PS: (she writes) You might want to check the jungle gym on Thursday and Monday evenings a little after midnight if Harry's not sleeping in bed next to you. Don't drink that glass of wine he gives you after dinner on those nights.

I write back to her immediately and decide to deliver the letter personally into her pretentious little mailbox, grabbing the fattest plastic yellow baseball bat I can find off the porch swing, reasoning that the aluminum one might attract lightning bolts, and besides, just because we were both born on the same day in the same hospital does not mean that we're anything more than neighbors living on the same slippery street. Spring training is just around the corner and just because she's pregnant doesn't mean I have to order her expensive congratulatory flowers or offer to take her some of my homemade apple-scented aromatherapy candles to better weather out this passing storm.

I don't care who the father of her baby is because I have other babies to worry about, but she hinted it was Harry when she came over wearing her six inch stiletto heels to complain about the broken flowers. She carried no umbrella and her hair was soaked and dripping through her white blouse. Her nipples pointed at me and seemed to grow larger and harder as more rainwater collected on her chest.

"Those flowers are a reflection of the incestuous street we've all become," I said.

"To each her own..." the botox banker with the collagen lips answered happily, pulling her pregnant stomach above her waistline for some fresh air. She stretched her breasts out almost far enough to poke my eyes out, while actually splashing me with water from her hair so she could make even more of an impact with the words waiting to roll off her salty pink tongue.

"...we've all had a little piece of Harry inside of us on this side of the street."
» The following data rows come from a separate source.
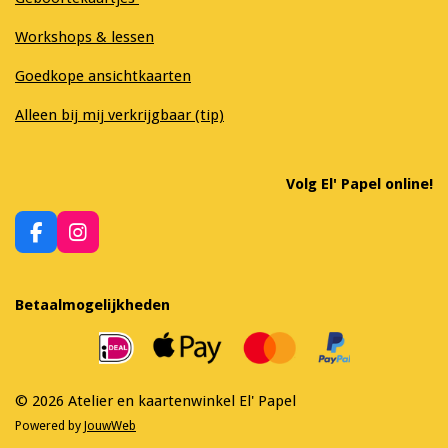
Workshops & lessen
Goedkope ansichtkaarten
Alleen bij mij verkrijgbaar (tip)
Volg El' Papel online!
F
I
a
n
c
s
e
t
Betaalmogelijkheden
b
a
o
g
o
r
k
a
m
© 2026 Atelier en kaartenwinkel El' Papel
Powered by
JouwWeb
She backed away just before I decided to slap her; my hand only catching wind and finally a piece of her expensive blonde extensions.

"Damn you, Mary Margaret," I said. "Once a whore always a whore - taking advantage of a man with Alzheimer's - real classy thing to do."

She laughed all the way to the bank of the shallow brook at the bottom of her front yard and then jumped across the flowing current like a schoolgirl, her dress in the air as she straddled the rocky waters and the rainbow trout below.

"Thanks for the moon and nice of you not to wear any panties this afternoon sweetie - did you go commando for me or the benefit of the fish?"

"Hahaha," cackled the neighborhood slut like a demented witch; and I knew from that point on that war had just been declared on Sweet Tranquility Lane and I would get my just deserts.

I jumped the fence back into my yard and waited for Harry to come home from the hospital. I had the revolver loaded in the holster attached to my pocket and the sawed off shotgun sitting on my lap as I rocked back and forth in the antique rocking chair we inherited from Harry's parents. All I had to do was cock the gun and aim it at his head.

Too simple really, and even if I didn't know how to use it the imaginary friends told me how to do it. They knew I was lonely and my children will disown me, but nobody deserves to get away with that monkey business on the jungle gym. It's for this reason that I'm signing this handwritten confession and my attorney has advised me to plead not guilty on grounds of temporary insanity, and deliver us from evil; thy will be done.